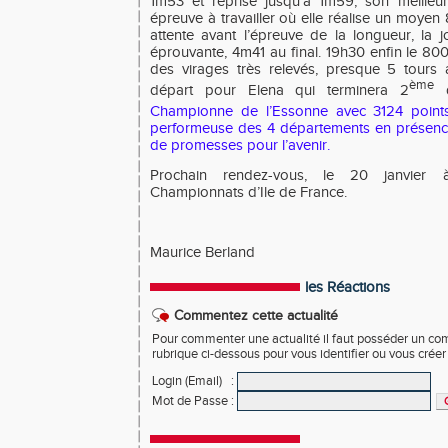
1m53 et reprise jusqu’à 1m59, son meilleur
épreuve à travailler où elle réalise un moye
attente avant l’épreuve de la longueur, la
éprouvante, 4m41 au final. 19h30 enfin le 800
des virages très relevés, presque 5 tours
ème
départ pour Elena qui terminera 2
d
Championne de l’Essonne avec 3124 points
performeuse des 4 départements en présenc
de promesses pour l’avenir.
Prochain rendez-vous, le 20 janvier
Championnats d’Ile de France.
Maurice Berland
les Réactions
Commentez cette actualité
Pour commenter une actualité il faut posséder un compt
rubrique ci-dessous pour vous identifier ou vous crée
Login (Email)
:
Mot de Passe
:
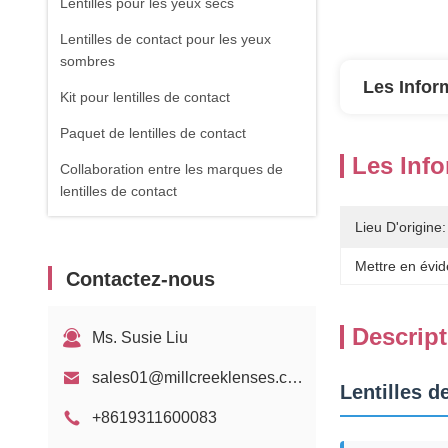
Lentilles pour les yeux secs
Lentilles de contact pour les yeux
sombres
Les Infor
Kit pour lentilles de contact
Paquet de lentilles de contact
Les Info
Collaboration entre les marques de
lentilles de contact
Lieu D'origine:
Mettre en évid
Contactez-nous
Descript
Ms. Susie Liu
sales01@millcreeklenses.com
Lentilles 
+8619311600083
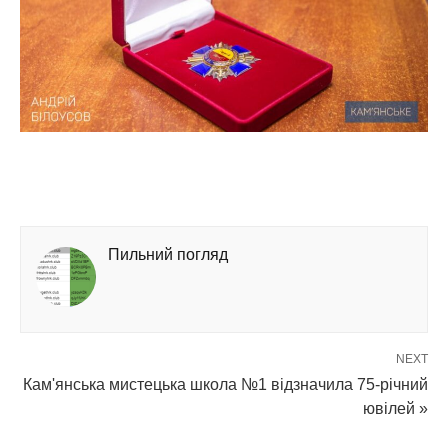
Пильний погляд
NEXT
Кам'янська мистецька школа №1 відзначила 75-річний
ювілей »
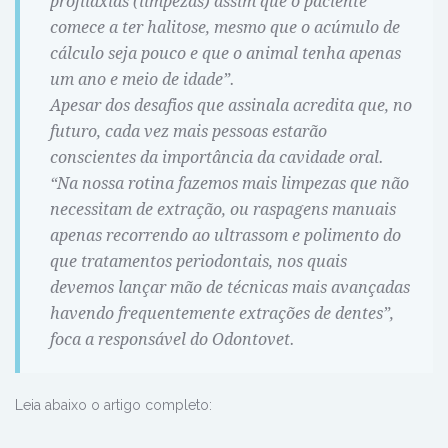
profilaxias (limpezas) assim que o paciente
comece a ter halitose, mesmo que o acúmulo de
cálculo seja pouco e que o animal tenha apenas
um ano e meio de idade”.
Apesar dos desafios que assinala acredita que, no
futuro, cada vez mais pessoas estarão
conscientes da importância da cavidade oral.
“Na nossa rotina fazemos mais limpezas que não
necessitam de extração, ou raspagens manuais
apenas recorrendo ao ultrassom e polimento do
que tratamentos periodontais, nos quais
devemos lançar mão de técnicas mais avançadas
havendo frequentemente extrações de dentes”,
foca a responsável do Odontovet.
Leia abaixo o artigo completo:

________

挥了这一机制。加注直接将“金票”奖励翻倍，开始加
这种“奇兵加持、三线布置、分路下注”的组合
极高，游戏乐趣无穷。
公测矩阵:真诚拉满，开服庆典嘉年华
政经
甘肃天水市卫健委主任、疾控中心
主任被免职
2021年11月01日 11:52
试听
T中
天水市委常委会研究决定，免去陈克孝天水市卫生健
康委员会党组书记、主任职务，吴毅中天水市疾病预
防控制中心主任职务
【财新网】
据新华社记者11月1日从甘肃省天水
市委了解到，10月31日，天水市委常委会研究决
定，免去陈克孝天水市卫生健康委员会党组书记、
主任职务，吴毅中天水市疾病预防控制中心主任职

________

Work order: How many lines of the material contain the string "yeux"? Answer with that number alone.

Answer box: 2